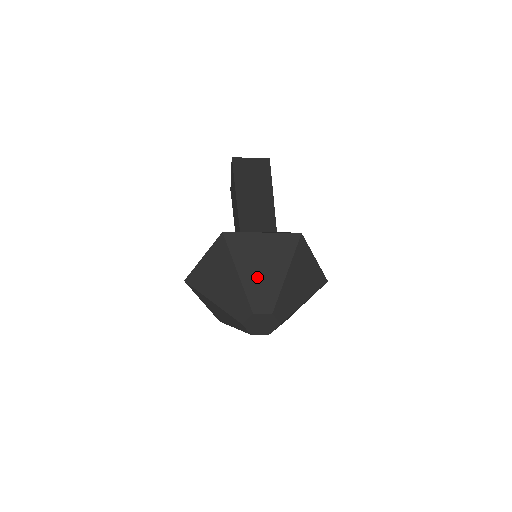
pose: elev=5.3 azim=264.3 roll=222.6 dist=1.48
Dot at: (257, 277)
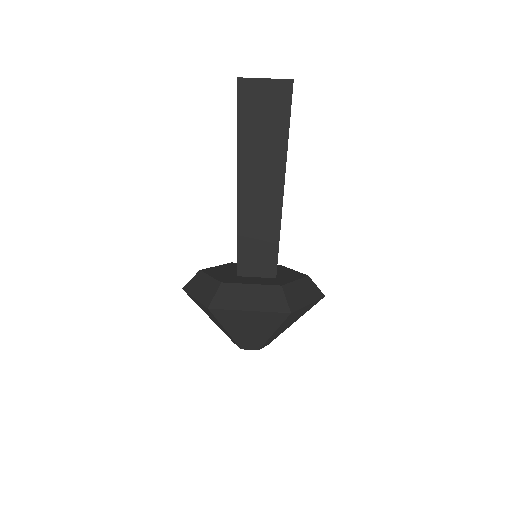
Dot at: (244, 334)
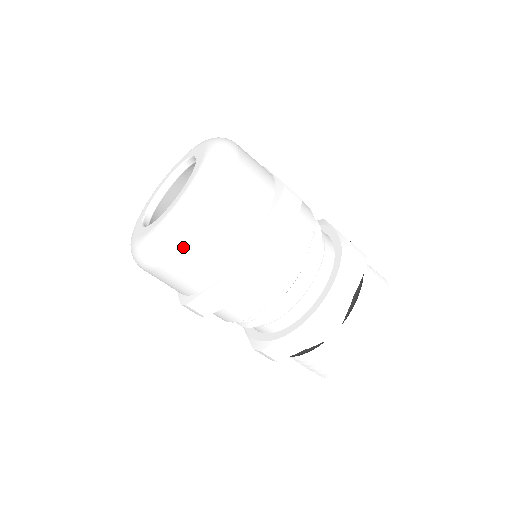
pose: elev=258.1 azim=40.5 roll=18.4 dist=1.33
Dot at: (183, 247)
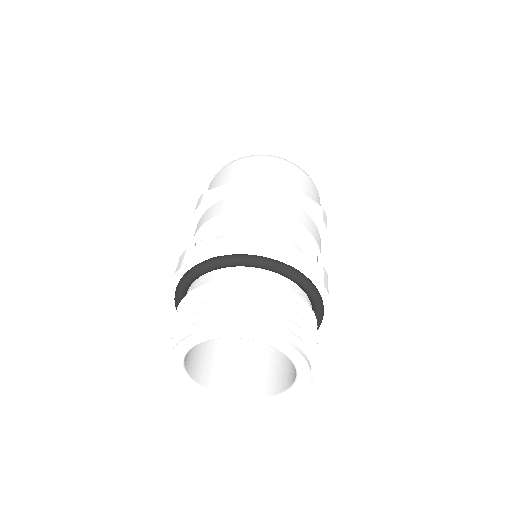
Dot at: (254, 158)
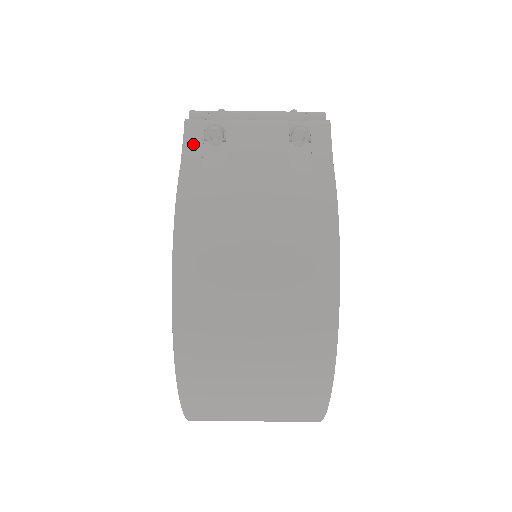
----
◆ REQUIRED TASK ◆
Please find every line in the material above that contains the string "pose", matching case exactly, and copy each of those lines.

◆ TASK ANSWER ◆
pose: elev=5.3 azim=264.3 roll=222.6 dist=1.48
pose: elev=258.1 azim=40.5 roll=18.4 dist=1.33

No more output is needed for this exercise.